Maisie leaped violently from her chair, stood rigid for a minute, head lifted, glowering at the copper pots and pans on the shelf above the range; then sat down again.

Unwilling to encourage, at this juncture, any deflection from the main stream, I said hastily:

“What happened next?”

“She was carrying a big fat envelope. I said, if she'd got something for the person who lived here wouldn't she give it to me and I'd see he got it in the morning, I thought he'd be in bed and asleep at this time of night. I spoke in a perfectly ordinary way—I knew I must.
‘
Certainly not. He's expecting me,' she said, very dignified. She said she'd given him all the facts, and as he wished to take the matter in hand immediately she had promised to deliver the document in person.
‘
So that he will know, once and for all,' she said in a crisp, efficient sort of way—it reminded me of Sibyl
—‘
what is necessary to be done.' I was stumped. Then I said: ‘Couldn't I read it too? I'm very interested.' She looked at me horribly cunningly and stuffed it under her arm. It was that look that made me realise, all in a rush that she was plumb crazy.”

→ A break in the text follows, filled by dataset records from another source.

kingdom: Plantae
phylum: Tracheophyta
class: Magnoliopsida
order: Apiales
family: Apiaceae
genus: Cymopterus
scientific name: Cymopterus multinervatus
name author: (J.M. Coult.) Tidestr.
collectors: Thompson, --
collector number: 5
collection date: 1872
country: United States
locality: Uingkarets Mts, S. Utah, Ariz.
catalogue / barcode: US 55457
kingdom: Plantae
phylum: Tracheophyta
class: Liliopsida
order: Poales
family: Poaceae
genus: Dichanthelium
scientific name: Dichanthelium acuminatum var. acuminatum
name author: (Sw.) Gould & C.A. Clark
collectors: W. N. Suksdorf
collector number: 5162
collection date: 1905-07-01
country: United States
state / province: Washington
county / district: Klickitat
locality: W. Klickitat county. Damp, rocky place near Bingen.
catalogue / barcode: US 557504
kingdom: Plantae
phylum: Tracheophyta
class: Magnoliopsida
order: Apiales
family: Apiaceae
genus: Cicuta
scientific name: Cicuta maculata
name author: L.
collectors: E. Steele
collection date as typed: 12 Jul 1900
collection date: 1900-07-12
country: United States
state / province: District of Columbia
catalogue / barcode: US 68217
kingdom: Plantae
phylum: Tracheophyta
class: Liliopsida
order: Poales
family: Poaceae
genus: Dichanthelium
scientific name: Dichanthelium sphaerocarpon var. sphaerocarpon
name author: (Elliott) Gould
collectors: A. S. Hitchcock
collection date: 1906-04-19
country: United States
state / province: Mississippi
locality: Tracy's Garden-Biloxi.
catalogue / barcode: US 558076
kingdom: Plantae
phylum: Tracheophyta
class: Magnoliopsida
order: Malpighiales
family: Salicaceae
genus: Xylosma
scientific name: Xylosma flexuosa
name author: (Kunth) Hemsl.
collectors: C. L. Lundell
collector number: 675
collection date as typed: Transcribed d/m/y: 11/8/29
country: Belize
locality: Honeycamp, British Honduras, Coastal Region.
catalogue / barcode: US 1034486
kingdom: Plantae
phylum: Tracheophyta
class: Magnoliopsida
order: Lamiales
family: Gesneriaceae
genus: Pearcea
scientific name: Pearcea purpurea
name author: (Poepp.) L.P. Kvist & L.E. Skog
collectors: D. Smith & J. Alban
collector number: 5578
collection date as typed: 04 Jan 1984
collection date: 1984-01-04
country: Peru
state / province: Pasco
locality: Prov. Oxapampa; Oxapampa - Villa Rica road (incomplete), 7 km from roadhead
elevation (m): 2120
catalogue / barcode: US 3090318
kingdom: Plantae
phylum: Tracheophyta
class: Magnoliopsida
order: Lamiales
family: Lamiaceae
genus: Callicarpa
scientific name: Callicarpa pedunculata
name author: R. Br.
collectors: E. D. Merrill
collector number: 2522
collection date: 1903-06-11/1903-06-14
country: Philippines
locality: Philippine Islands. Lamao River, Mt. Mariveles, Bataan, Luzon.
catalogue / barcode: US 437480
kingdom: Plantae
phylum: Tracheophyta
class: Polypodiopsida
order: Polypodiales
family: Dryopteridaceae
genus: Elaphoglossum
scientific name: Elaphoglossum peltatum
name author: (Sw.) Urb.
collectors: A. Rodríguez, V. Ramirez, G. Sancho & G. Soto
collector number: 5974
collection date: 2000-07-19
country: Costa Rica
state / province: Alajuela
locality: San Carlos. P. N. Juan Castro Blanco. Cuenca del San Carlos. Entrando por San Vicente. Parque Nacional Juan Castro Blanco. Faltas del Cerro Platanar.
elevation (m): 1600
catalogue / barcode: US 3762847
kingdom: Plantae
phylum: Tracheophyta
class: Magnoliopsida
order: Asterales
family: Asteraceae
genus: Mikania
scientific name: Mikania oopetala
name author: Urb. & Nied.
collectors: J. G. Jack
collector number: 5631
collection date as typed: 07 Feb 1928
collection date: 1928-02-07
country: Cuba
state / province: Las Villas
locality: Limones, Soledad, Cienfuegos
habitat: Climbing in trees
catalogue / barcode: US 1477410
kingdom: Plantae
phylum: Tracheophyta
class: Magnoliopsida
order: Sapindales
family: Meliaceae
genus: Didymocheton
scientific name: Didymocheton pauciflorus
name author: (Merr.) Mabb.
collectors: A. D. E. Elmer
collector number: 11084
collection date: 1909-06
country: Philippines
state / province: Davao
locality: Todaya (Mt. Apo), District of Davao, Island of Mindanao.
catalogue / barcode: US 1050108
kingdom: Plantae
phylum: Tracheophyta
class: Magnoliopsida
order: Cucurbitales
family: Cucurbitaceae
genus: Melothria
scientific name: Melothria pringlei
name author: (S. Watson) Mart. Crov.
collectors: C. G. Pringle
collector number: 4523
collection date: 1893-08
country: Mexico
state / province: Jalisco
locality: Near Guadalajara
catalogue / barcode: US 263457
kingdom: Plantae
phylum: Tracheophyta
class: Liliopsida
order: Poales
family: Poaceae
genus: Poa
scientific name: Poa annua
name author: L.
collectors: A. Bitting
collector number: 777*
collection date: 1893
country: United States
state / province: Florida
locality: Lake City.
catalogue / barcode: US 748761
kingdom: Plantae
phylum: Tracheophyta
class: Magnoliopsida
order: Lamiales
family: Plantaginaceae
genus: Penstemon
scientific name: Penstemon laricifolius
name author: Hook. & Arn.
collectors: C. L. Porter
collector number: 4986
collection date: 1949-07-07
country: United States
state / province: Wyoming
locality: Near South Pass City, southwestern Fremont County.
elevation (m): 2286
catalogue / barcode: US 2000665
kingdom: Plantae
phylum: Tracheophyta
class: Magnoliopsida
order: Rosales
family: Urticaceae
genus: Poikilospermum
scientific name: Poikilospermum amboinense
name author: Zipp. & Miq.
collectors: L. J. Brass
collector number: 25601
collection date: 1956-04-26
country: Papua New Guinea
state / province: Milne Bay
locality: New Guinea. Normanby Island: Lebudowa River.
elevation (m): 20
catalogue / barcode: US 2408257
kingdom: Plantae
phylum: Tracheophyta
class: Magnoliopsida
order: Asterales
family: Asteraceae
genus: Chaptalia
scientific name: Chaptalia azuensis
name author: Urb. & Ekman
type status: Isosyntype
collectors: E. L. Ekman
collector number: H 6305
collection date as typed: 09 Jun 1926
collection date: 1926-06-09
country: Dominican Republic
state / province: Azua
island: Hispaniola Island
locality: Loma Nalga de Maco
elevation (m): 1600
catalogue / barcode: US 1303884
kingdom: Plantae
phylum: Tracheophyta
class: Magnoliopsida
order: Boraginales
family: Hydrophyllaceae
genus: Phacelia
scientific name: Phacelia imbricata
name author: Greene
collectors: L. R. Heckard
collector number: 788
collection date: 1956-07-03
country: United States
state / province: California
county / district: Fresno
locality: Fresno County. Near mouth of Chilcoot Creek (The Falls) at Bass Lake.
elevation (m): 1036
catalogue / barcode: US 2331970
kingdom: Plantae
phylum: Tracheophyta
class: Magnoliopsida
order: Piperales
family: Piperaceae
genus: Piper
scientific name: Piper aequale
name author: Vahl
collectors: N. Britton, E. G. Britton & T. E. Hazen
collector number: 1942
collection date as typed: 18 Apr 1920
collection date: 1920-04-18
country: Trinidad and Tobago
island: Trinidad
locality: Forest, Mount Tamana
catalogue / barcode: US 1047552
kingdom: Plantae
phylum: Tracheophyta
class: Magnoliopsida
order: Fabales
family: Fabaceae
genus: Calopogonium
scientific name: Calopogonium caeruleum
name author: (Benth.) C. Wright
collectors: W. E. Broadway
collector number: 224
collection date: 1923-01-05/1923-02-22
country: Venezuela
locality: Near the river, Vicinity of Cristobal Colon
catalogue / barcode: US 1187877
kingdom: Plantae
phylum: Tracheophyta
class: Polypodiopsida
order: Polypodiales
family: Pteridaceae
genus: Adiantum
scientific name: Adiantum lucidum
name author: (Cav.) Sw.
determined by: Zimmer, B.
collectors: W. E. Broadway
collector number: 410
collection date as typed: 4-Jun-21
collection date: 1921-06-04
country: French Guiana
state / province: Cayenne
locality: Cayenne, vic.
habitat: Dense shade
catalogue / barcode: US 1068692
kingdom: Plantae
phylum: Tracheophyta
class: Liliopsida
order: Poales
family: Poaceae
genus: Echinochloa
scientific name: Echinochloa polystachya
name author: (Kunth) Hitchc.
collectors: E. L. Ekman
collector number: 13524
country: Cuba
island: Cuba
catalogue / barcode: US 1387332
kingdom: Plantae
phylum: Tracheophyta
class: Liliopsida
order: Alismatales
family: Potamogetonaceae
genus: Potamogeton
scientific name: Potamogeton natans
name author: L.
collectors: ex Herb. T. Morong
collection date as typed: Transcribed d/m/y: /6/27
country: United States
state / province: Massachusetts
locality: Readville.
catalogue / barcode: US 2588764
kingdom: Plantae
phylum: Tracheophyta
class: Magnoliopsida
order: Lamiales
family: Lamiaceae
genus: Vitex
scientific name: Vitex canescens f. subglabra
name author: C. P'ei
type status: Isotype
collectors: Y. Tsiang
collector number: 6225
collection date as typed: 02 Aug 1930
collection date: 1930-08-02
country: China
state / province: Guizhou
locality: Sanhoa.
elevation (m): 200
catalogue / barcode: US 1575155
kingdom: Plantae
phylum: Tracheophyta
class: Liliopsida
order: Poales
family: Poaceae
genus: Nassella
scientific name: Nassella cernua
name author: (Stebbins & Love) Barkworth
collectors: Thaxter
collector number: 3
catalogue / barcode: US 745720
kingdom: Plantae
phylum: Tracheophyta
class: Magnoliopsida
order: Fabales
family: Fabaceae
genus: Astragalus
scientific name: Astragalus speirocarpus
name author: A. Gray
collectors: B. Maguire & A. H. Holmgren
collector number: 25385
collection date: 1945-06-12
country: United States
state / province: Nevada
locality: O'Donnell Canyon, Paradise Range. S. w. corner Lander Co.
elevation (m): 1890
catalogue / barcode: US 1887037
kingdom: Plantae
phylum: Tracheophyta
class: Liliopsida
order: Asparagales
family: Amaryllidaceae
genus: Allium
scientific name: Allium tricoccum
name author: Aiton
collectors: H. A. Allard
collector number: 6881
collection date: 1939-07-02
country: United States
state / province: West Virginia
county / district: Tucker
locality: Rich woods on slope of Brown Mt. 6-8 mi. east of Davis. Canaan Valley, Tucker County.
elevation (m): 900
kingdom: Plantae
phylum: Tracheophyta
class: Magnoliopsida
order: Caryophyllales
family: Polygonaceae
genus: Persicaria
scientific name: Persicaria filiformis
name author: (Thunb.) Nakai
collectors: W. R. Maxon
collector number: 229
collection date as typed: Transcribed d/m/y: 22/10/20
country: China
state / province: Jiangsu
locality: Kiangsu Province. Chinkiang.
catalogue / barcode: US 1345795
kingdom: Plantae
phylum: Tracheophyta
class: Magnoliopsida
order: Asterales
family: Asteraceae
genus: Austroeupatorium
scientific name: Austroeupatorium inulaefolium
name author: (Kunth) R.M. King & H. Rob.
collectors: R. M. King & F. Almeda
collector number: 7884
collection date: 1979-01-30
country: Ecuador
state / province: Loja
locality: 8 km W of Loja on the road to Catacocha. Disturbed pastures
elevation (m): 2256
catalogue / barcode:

“Oh Maisie! Weren't you terrified?”

“Yes,” said Maisie simply. “I nearly yelled for Gil. Then I pulled myself together and thought: ‘I
will
manage. Years and years I've spent telling myself I'd find her, wherever she was; and whatever it was like, whatever had happened, I'd—I'd make it come right. Now I've found her, and I've
got to.'
I heard myself say in a very confidential, sincere sort of way: ‘I've always been on your side, you know. If you tell me all about it, I give you my word of honour I'll help you.' Her face worked, and she started whimpering and crying and looking all round. I took her hand. I thought: I'll make her know me, or die. I said: ‘Look at me. It's Maisie.' She didn't look at me, but she went quiet and—sort of attentive. Then I noticed she'd got on her pearl necklace: I remembered it so well. She always wore it when we were little: her father used to add two pearls a year to it, she'd told us, on every birthday till he died, so you can imagine it was a beauty. She was just the person for pearls. I said: ‘Oh, you still wear your lovely pearls. I
am
glad.' She looked at me then, quickly, in a startled way—or puzzled—and fingered them.”